Parmi les excellents textes que nous avons trouvés dans l’édition du 1er mai dernier du Devoir, il y avait l’éditorial de M. Robert Dutrisac au sujet du projet de loi 39 sur la réforme du mode du scrutin. Dans ce texte, M. Dutrisac s’interrogeait sur les intentions du gouvernement à l’égard de la poursuite de ce projet qui a fait l’objet d’une entente pluripartisane et qui est d’une importance majeure pour l’ensemble des Québécois. Tout en étant d’accord avec les principes qui sous-tendent ce projet, il me semble essentiel de s’attarder aux conséquences qui en ressortiraient s’il était un jour adopté par l’Assemblée nationale, notamment en ce qui concerne la notion de présidence de l’Assemblée nationale, dont il ne semble pas être question dans le projet de loi 39.

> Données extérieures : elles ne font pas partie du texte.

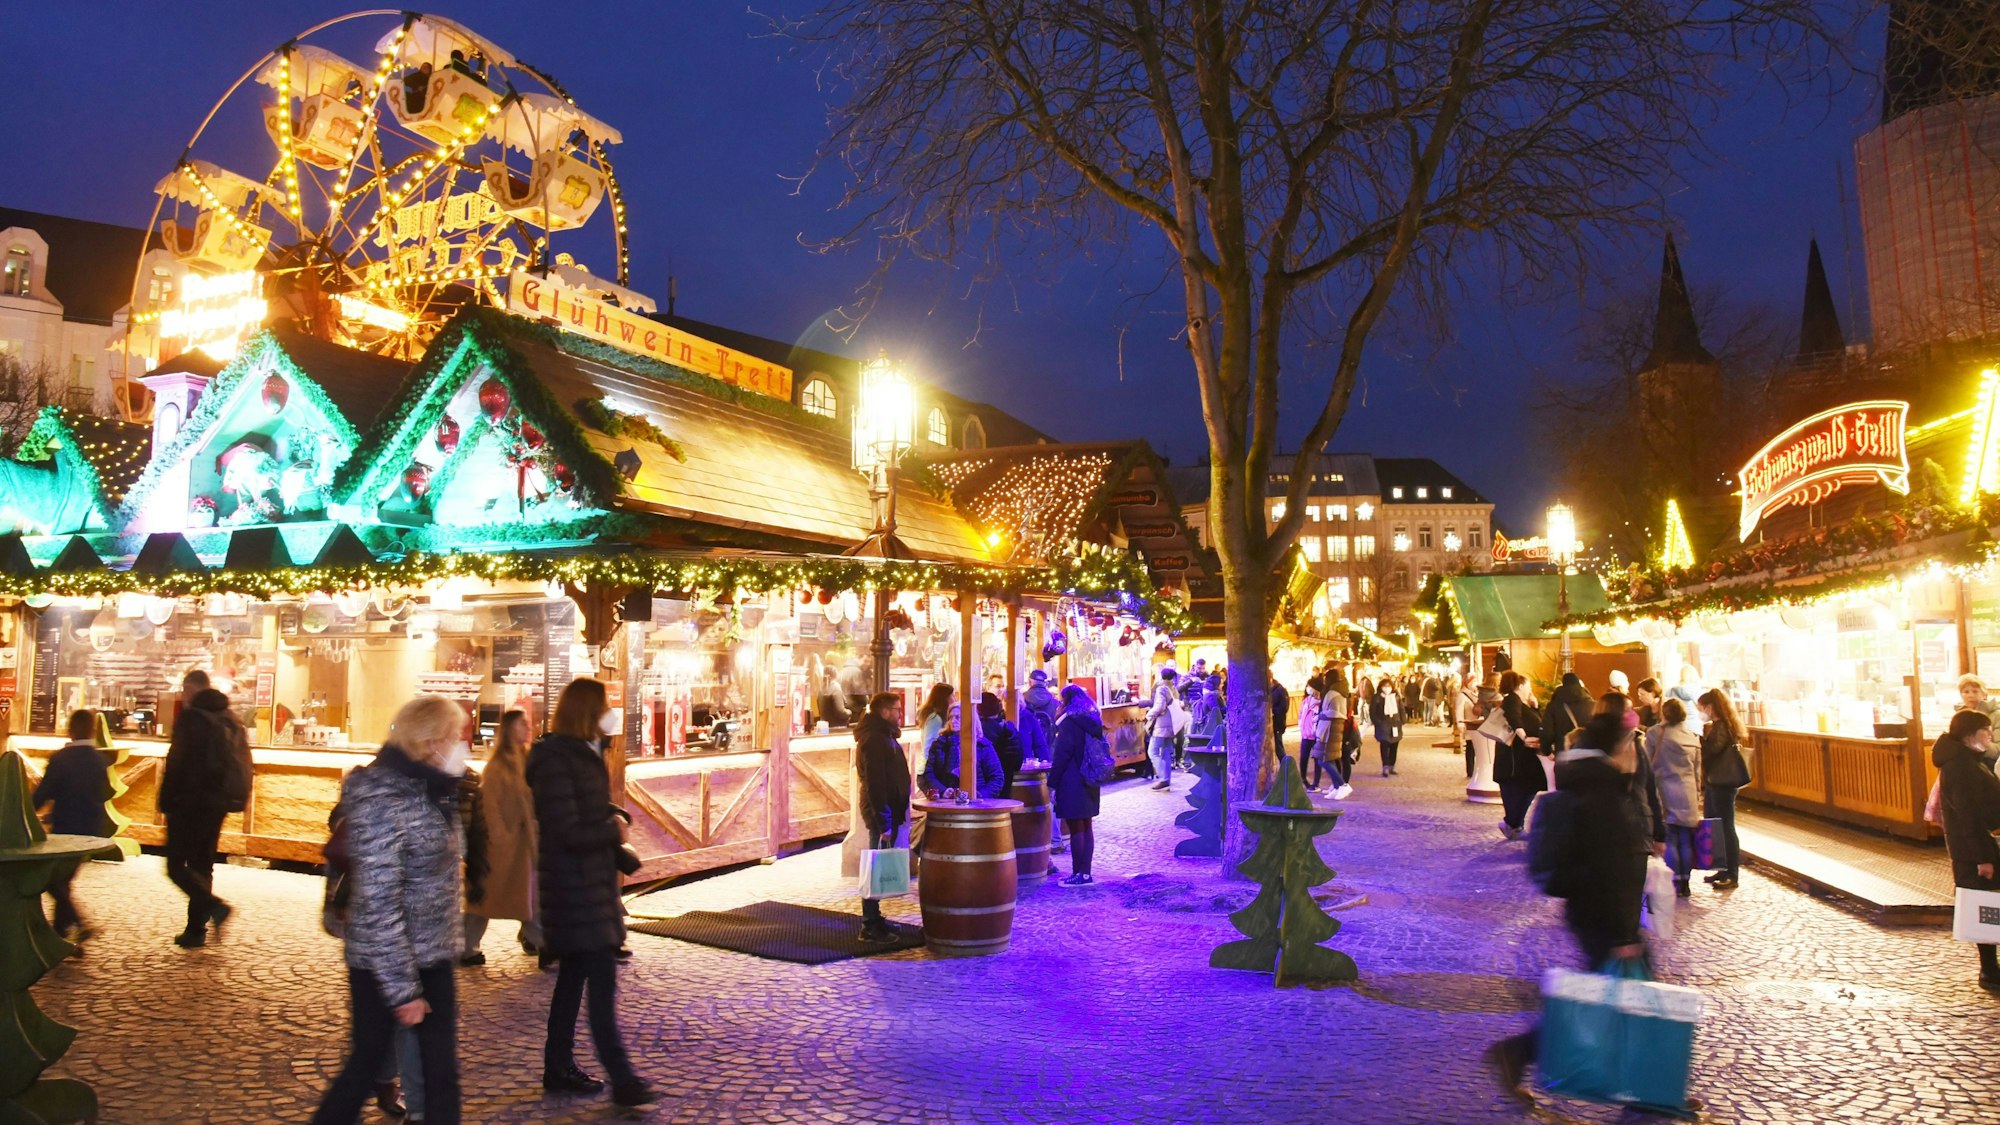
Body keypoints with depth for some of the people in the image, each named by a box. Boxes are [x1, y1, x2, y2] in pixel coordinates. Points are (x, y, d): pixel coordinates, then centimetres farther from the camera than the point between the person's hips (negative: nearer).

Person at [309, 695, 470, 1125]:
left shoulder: (431, 790, 4)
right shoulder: (380, 797, -21)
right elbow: (379, 903, -22)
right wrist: (402, 988, -21)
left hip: (433, 957, 7)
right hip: (383, 963, -7)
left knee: (442, 1073, 10)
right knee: (364, 1070, 9)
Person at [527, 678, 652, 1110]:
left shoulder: (585, 752, 10)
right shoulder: (555, 760, -19)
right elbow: (568, 832, -23)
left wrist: (613, 817, 3)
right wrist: (613, 830, -9)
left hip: (590, 882, 10)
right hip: (574, 885, -10)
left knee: (574, 977, 16)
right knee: (602, 982, -7)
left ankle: (558, 1067, 27)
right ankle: (622, 1081, -3)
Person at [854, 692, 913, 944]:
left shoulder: (882, 736, 16)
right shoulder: (875, 739, -18)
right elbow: (875, 784, -23)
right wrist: (883, 822, -24)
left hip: (889, 811, 10)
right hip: (883, 812, -10)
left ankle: (873, 918, 26)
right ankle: (870, 927, -1)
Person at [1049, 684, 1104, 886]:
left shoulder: (1070, 721, -14)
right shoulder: (1092, 721, 11)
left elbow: (1062, 755, -16)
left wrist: (1052, 783, -12)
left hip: (1072, 783, -8)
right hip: (1088, 781, 8)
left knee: (1075, 828, -4)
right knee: (1086, 827, 11)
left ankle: (1078, 874, -1)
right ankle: (1085, 872, 15)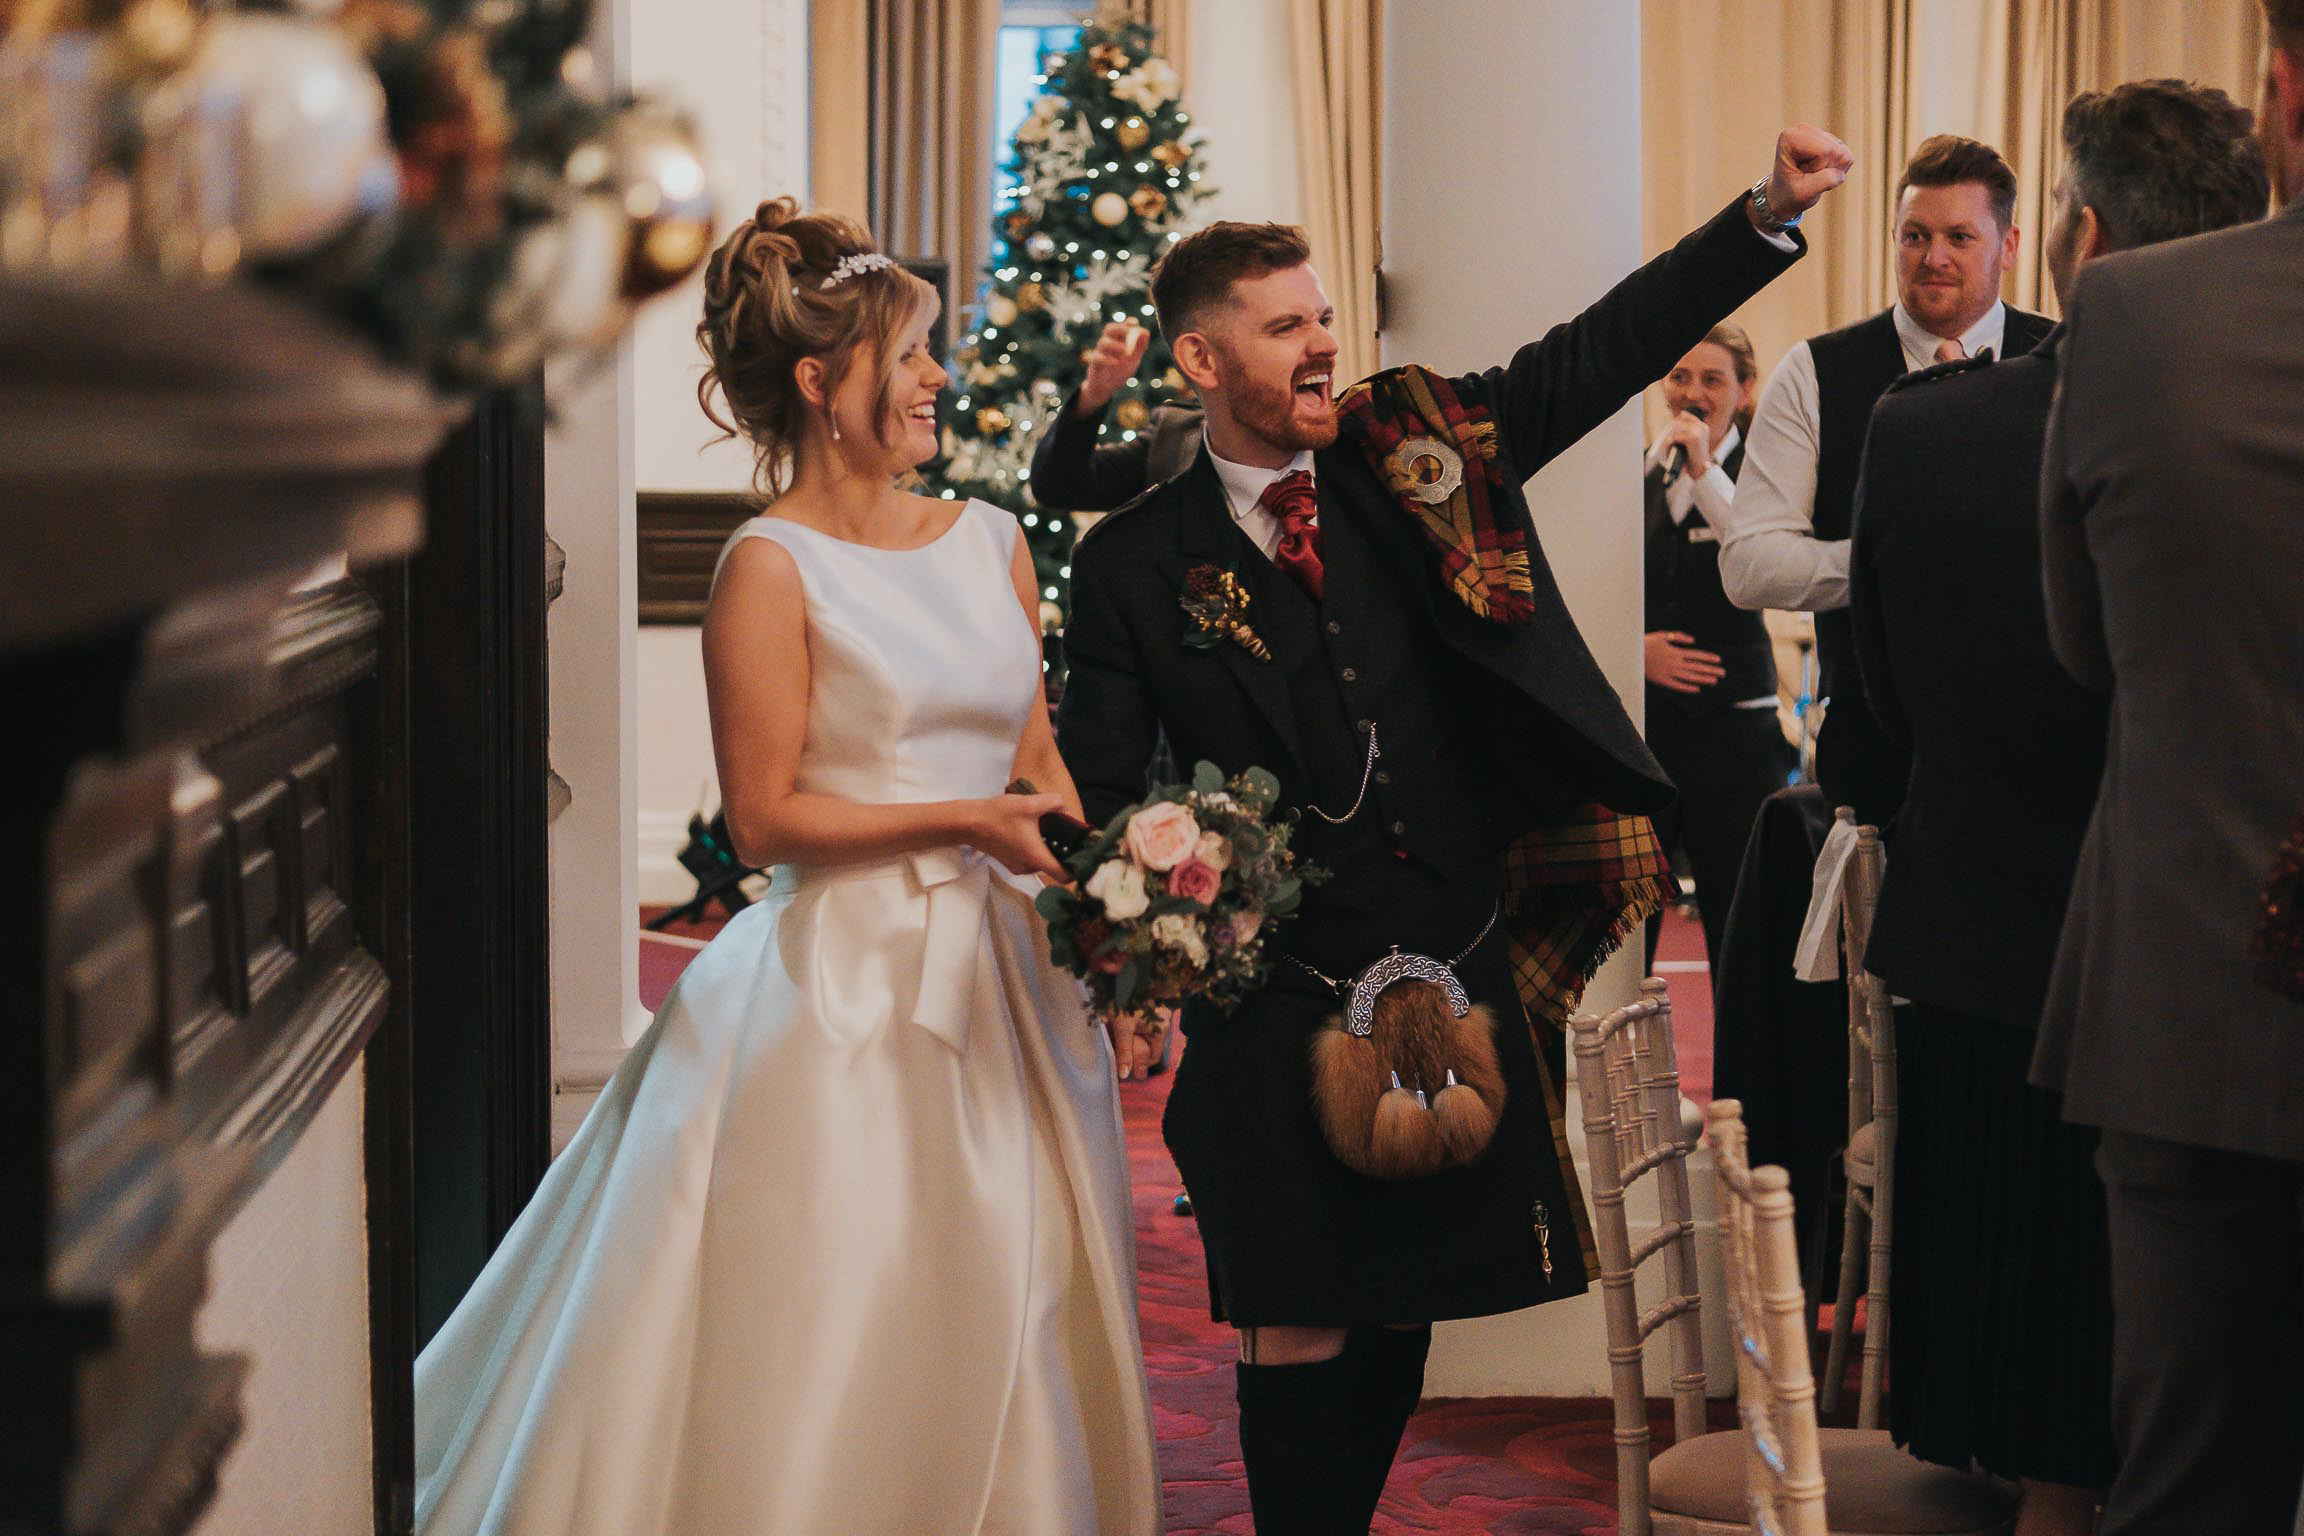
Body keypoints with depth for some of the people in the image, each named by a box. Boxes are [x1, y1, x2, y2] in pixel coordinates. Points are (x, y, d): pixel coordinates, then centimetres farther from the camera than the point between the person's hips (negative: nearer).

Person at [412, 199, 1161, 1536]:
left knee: (1006, 1309, 11)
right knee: (831, 1337, -2)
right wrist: (964, 822, -16)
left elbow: (1036, 753, 14)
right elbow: (765, 820, -11)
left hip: (1000, 968, 6)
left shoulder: (990, 543, 10)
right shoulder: (775, 567, -9)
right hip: (846, 980, -6)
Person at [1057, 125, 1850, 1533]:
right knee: (1301, 1328, 0)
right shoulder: (1136, 562, -1)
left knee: (1402, 1311, 12)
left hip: (1462, 972, 3)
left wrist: (1768, 212, -9)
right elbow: (1102, 796, 2)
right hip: (1282, 1001, -3)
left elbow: (1599, 352, 0)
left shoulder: (1416, 456, 5)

En effet, il m’apparaît important de savoir qui sera à la tête du Québec lorsque la réforme aura été complétée et qu’un parti politique aura été élu. On peut comprendre que la conception du projet de loi 39 repose sur l’image d’un État dont le premier ministre serait le chef du parti politique qui a été élu. Or, l’expérience française dans ce domaine illustre la faiblesse et l’inefficacité de ce mode de gouvernement qui était d’usage en France lors de la Troisième République, avant la deuxième grande guerre, et lors de la Quatrième République, dont le général de Gaulle a pris la direction après la guerre. On sait qu’il l’a quittée en 1946 pour affirmer plus tard que cette forme de gouvernement constituait un « gouvernement des partis » dont l’impuissance était manifeste. C’est pourquoi, lorsqu’il revint en autorité en 1958, il inaugura la Cinquième République, toujours en vigueur aujourd’hui, et fit accepter par les Français, lors d’un référendum, le principe d’un État dirigé par un président élu au suffrage universel direct, ayant le pouvoir de nommer ou de démettre le premier ministre, dont la tâche était de former un gouvernement. L’histoire nous dit que cela permit à la France d’avoir un système politique fonctionnel.

Il m’apparaît donc important que cet aspect du projet de loi 39 ne fasse pas l’impasse sur l’obligation d’être parfaitement analysé avant son adoption afin que le Québec ne regrette jamais d’avoir fait fausse route sur un point capital, celui de la présidence. À mon avis, le sujet revêt autant d’importance que tout ce qui est déjà inscrit actuellement dans le texte de ce projet de loi.